Dissertation Abstract
Charles Bukowski: Autobiographer, Gender Critic, Iconoclast
by David Charlson, University of
Kansas, 1995
Often dismissed as the "Dirty Old Man" he once called
himself, Charles Bukowski is an American author whose surface
vulgarity masks a deeper purpose, for his prose and poetry
challenge the social and cultural status quo of America. Through
dramatizing much of his life in his work, he targets the
deadening oppressiveness of the workplace, the questionable
aspects of
traditional masculinity, and elitist attitudes in art and
academia. Because of his first-hand experience in a lower-class
underworld, his work sometimes resembles the "Dirty
Realism" of Raymond Carver, yet Bukowski's challenging
autobiographical persona puts him more in company with Kurt
Vonnegut, Frederick Exley, and Hunter Thompson.
Not an autobiographer per se, Bukowski told his story mainly
through the persona of Henry Chinaski, employing Timothy Dow
Adams' concept of strategic lying. In the first of three stages
of his autobiographical project, Bukowski unleashed his
"Dirty Old
Man" persona to gain attention; the second responded to the
attention and began to correct the intitial impression; the
third,
primarily through five autobiographical novels, presented a
Chinaski quite like Bukowski--still confrontational but no
madman.
Michael Kaufman's "triad of men's violence" (against
women, other men, and themselves) can explain the general
Bukowski
persona as a complicated gender construct. Bukowski's
Bildungsroman, HAM ON RYE, shows Chinaski as victim,
practitioner, and critic of male violence, with the last role
figuring prominently into his other work too.
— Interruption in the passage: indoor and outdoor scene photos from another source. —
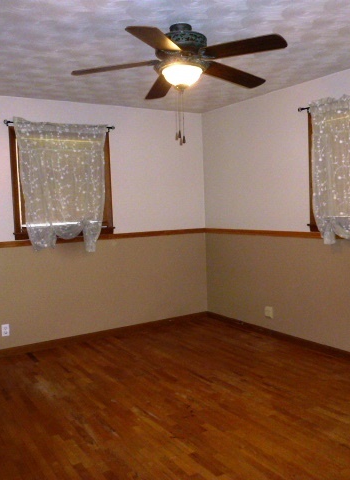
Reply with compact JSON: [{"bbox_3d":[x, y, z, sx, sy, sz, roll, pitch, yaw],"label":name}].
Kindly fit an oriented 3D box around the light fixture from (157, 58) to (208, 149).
[{"bbox_3d":[0.052,-0.814,2.690,0.280,0.460,0.280,-2,4,0],"label":"light fixture"}]

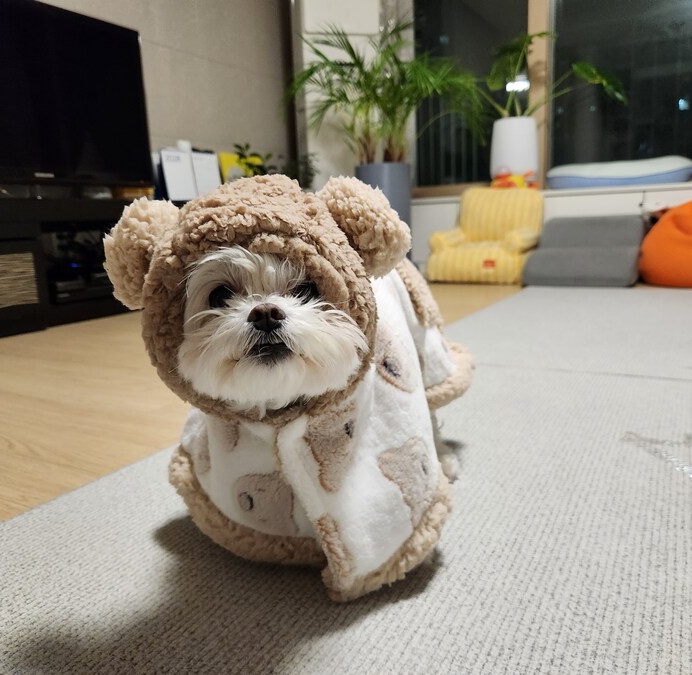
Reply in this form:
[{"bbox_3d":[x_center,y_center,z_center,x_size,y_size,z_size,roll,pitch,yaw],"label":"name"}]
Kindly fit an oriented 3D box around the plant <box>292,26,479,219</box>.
[{"bbox_3d":[0.245,-1.054,3.459,1.020,1.398,0.880,3,12,30],"label":"plant"}]

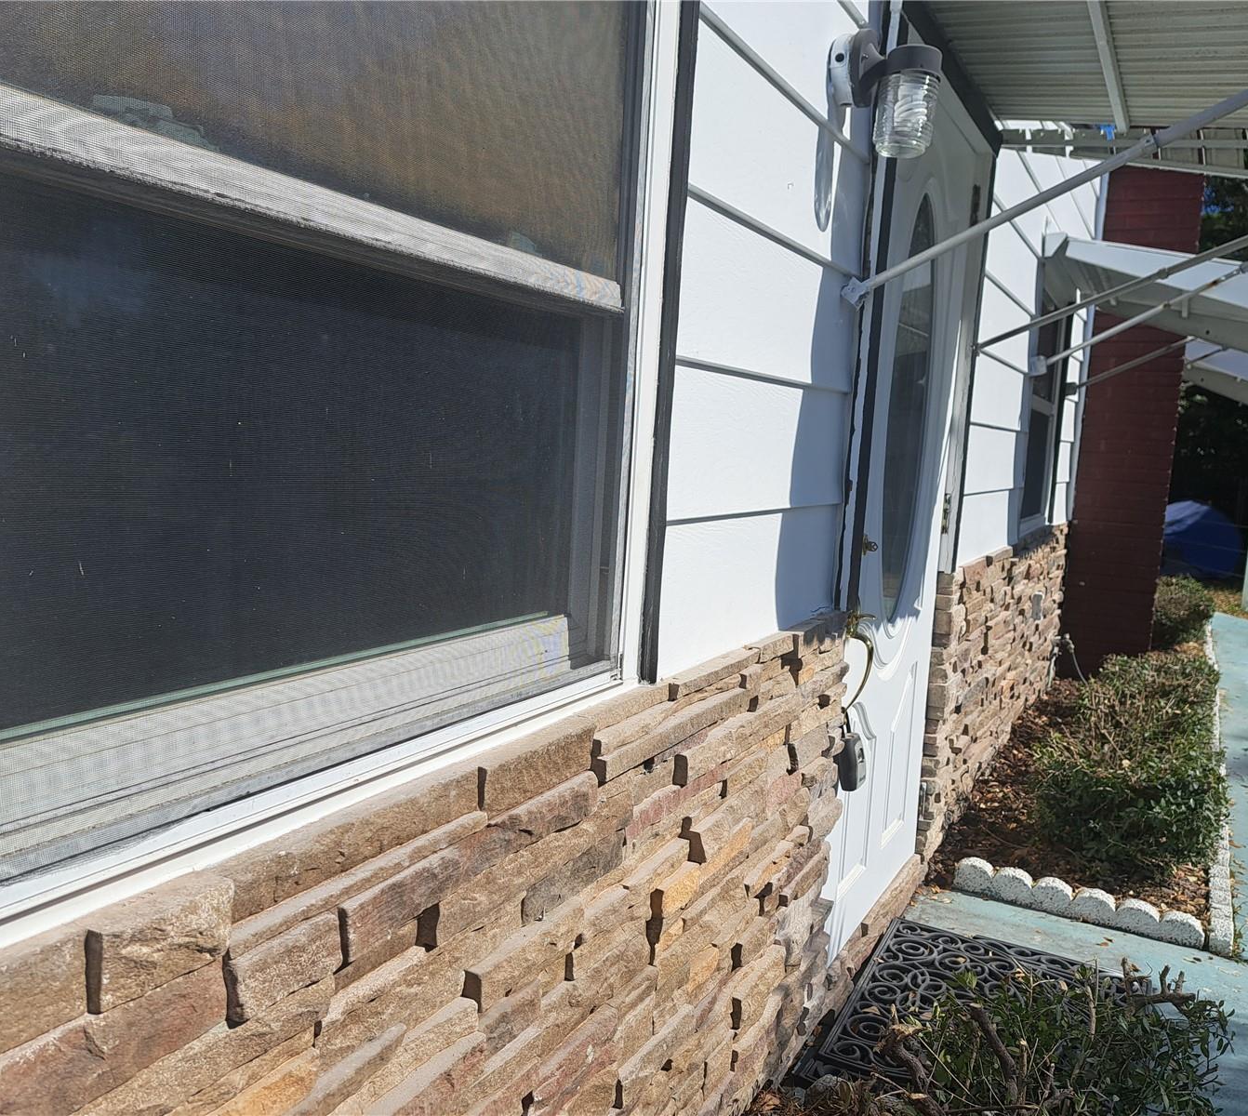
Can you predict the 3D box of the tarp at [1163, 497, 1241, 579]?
[{"bbox_3d":[6.605,-0.210,12.000,1.250,0.920,1.000,7,8,29],"label":"tarp"}]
Bukowski is also critical of what Peter Burger calls
"institution art," in a gesture both populist and
avant-garde. As populist, he
resembles the British working-class writers described in THE
REPUBLIC OF LETTERS who aim to "disestablish"
literature,
yet he is no man of the people. His iconoclastic outsiderhood
places him in the American avant-garde, defined as "the work
of
the socially marginalized" by Maria Damon. As general
postmodern phenomenon, he blends the democratic accessibility of
populist writing with the adventurous gesturing of the
avant-garde. The blend includes the directness of Hemingway (an
early
hero), the freedom to be profanely honest, and the ability to
laugh at himself and make us laugh as well.